• Work request
Quote exactly the lines spanning from the top of the data below to the line that contains "Give me a JSON", including both.

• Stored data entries

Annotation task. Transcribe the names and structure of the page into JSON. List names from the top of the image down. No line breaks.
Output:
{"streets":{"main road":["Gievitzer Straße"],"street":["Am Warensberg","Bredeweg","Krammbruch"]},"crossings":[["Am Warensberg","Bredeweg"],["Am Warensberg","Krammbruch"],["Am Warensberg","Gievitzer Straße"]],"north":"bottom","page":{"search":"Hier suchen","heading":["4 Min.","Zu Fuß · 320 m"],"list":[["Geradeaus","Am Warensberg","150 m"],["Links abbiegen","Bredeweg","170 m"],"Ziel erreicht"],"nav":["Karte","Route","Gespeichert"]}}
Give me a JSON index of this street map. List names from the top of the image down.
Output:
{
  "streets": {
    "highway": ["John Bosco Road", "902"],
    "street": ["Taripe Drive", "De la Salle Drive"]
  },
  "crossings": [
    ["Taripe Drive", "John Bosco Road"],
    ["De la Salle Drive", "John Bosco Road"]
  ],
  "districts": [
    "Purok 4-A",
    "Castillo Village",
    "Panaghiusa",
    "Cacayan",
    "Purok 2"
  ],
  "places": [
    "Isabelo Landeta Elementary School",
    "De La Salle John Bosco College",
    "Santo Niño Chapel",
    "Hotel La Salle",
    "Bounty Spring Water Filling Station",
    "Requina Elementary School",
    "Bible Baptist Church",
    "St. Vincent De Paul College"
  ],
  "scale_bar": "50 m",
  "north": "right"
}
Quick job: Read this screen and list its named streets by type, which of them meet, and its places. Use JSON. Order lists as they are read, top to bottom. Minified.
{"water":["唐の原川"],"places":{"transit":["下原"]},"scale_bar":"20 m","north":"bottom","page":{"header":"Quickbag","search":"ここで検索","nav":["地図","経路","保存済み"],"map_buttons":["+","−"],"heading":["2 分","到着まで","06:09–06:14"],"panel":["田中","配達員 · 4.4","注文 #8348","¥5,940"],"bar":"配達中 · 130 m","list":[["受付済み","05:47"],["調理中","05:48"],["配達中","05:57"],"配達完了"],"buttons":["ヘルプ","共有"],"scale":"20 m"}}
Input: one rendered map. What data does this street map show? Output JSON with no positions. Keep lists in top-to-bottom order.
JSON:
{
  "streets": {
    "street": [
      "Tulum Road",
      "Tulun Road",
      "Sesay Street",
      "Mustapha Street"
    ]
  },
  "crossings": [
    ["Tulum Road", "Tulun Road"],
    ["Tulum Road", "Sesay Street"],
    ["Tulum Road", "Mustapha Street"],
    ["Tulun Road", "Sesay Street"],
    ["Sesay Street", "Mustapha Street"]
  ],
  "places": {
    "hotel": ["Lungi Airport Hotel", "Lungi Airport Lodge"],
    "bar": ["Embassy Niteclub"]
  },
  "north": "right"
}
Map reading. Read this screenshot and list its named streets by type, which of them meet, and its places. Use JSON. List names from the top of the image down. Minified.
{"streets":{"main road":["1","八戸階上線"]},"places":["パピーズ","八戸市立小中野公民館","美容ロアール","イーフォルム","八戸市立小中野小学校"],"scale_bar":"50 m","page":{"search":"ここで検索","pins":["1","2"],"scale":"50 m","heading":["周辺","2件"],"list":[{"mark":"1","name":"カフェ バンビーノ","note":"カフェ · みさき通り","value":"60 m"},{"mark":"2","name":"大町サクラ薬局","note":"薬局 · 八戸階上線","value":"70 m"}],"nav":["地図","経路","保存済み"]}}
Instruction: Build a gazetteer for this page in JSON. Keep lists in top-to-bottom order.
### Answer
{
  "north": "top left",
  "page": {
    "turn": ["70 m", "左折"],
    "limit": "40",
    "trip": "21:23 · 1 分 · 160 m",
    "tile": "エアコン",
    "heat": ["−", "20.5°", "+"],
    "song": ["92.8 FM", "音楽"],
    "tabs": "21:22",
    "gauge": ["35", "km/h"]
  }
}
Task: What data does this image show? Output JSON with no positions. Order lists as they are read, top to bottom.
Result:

• Solution to the exercise
Annotation task. Transcribe the names and structure of the page into JSON. List names from the top of the image down. No line breaks.
Output:
{"streets":{"main road":["Gievitzer Straße"],"street":["Am Warensberg","Bredeweg","Krammbruch"]},"crossings":[["Am Warensberg","Bredeweg"],["Am Warensberg","Krammbruch"],["Am Warensberg","Gievitzer Straße"]],"north":"bottom","page":{"search":"Hier suchen","heading":["4 Min.","Zu Fuß · 320 m"],"list":[["Geradeaus","Am Warensberg","150 m"],["Links abbiegen","Bredeweg","170 m"],"Ziel erreicht"],"nav":["Karte","Route","Gespeichert"]}}
Give me a JSON index of this street map. List names from the top of the image down.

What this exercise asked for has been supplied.